Trying really hard not to take out two years' worth of pharmacy frustration on her, I say, "You should have called me. If a prescription request came in and you knew you didn't have the medication here at the store and wouldn't for at least a day, I would have appreciated a call. It would have saved us a trip."
"We should have called you, ma'am. You'll probably want to call before you come back, just to make sure."
"Yes, I probably do."
So we walk to the check-out lanes to pay for the few items we are able to get. It's a total mob-scene so, against my better judgement, we go to the self-check out lanes.
I put Molly down so I can begin to scan my items, which is when the crying starts. I scan the toilet paper.
PLEASE PLACE THE ITEM IN THE BAG, the machine instructs, so I place the toilet paper onto the bagging shelf.
Molly removes it.
PLEASE PLACE THE ITEM IN THE BAG.
I try, she cries.
PLEASE PLACE THE ITEM IN THE BAG.
I try to trick the machine by moving onto the next item. I scan the special pesto tortellini we are going to have for lunch and place it in the bag.
"I hol'! I hol' LUNCH!" Molly yells.
"You can hold it in a minute," I try, "here hold Mommy's bag!"
Nope. "Lunch! I hol' MY lunch!"
Meanwhile, touch-everything-in-sight Maxwell is behind me, just out of my line of vision.
"Oops!" I hear, loudly, from the woman at the self-check out lane next to me. "He can't sit there! He'll upset the scale!"
I turn to see Max sitting on her bagging area.
"Max, don't sit there, it'll confuse the machine. It'll think you're groceries."
This is hysterical to Max, not so to the woman. He's no longer sitting on it, but the kid just can't help himself and he keeps one little finger on it.
"It's upsetting the scale!" she says again.
"Max, please step over here."
Molly is laying on the floor, sniffling and sobbing about her lunch. Max is twirling, since he is no longer able to sit on or touch the other customer's bagging area.

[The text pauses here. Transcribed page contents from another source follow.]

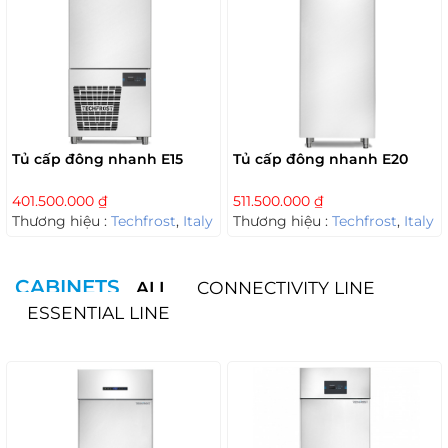
Tủ cấp đông nhanh E15
Tủ cấp đông nhanh E20
401.500.000
₫
511.500.000
₫
Thương hiệu :
Techfrost
,
Italy
Thương hiệu :
Techfrost
,
Italy
CABINETS
ALL
CONNECTIVITY LINE
ESSENTIAL LINE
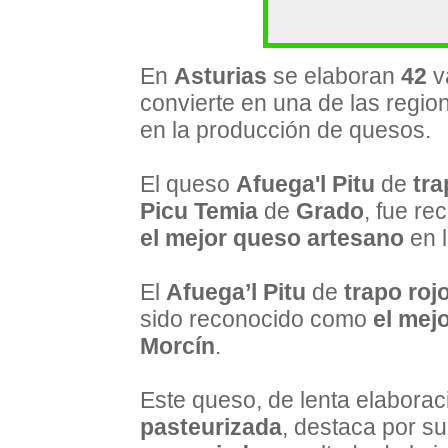
En
Asturias
se elaboran
42
v
convierte en una de las regi
en la producción de quesos.
El queso
Afuega'l Pitu
de
tra
Picu Temia
de
Grado
, fue r
el mejor queso artesano
en l
El
Afuega’l Pitu
de
trapo roj
sido reconocido como
el mej
Morcín
.
Este queso, de lenta elabora
pasteurizada
, destaca por s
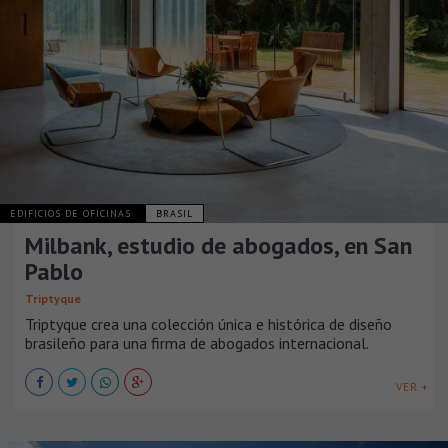
EDIFICIOS DE OFICINAS
BRASIL
Milbank, estudio de abogados, en San
Pablo
Triptyque
Triptyque crea una colección única e histórica de diseño
brasileño para una firma de abogados internacional.
VER +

I'm still reeling with frustration over the prescription and now my kids are eking the last bits of my patience out of me.
And that's when it falls apart.
The damn machine tells me to PLACE THE ITEM IN THE BAGGING AREA one more time and I lose it. I mutter, too loudly, "Oh my god. Get me out of here."

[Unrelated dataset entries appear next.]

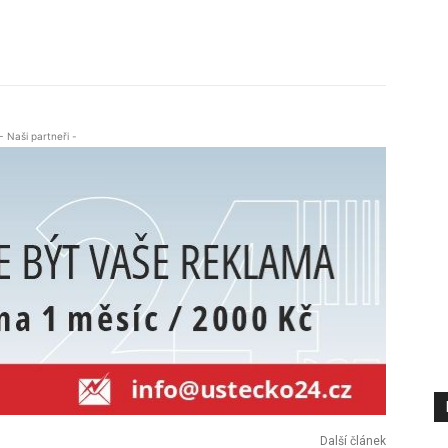
- Naši partneři -
Další článek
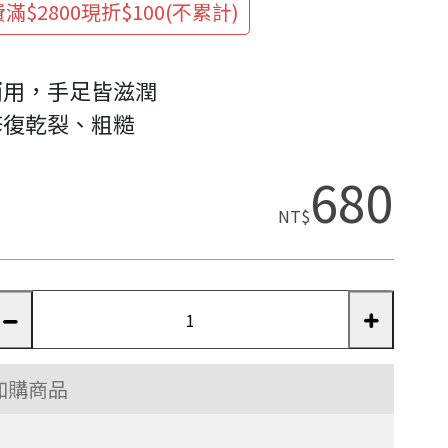
滿$2800現折$100(不累計)
兩用，手足皆滋潤
修復乾裂、粗糙
680
NT$
加購商品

The manager at the self-check kiosk overhears. "Oh, poor thing," she starts, looking down at Molly, "Does somebody need a nap?" Then, looking at me: "It gets better, Mom."
I glare daggers at her. "I'm not upset about my 2-year old. I'm upset about your pharmacy."
She raises her eyebrows.
"There needs to be a better system! If a medication isn't in stock, they should call me!"
I'm starting to sound a little bit like I'm losing it.
Another manager walks over to her. She begins, in a hushed voice, to explain My Problem to him. He turns his back to me and keeps glancing over at the pharmacy.
I'm trying to close out the sale but Molly keeps picking up the toilet paper and putting it back down. The machine keeps yelling at me. I touch the screen a hundred times and finally the sale is complete. Molly is crying, I pick her, the toilet paper, and two bags of groceries up.
Max twirls over to me.
We're trying to walk out the door, the two managers and now one other employee are still talking, I can feel their glances of pity on my back.
We walk out of the store along with a grandma, a mom, and a baby. The grandma looks at crying, flaily, snotty Molly and says to me, "This stage will be over soon! Don't worry, Mom!"
I can't help myself: "I don't want this stage to be over soon. I WANT this pharmacy to start operating like a business, not like something that exists solely to be a pain in my--"
Grandma and Mom are now looking at me like I have completely lost it.
There's an uncomfortable pause during which we all just look at each other.
Then, the mom says to me, with a perfectly straight face (and I'm not making this up):
"Do you need help?"
Um. It appears as though I may. Or at least a new grocery store, as it is perfectly clear that I can never show my face there again.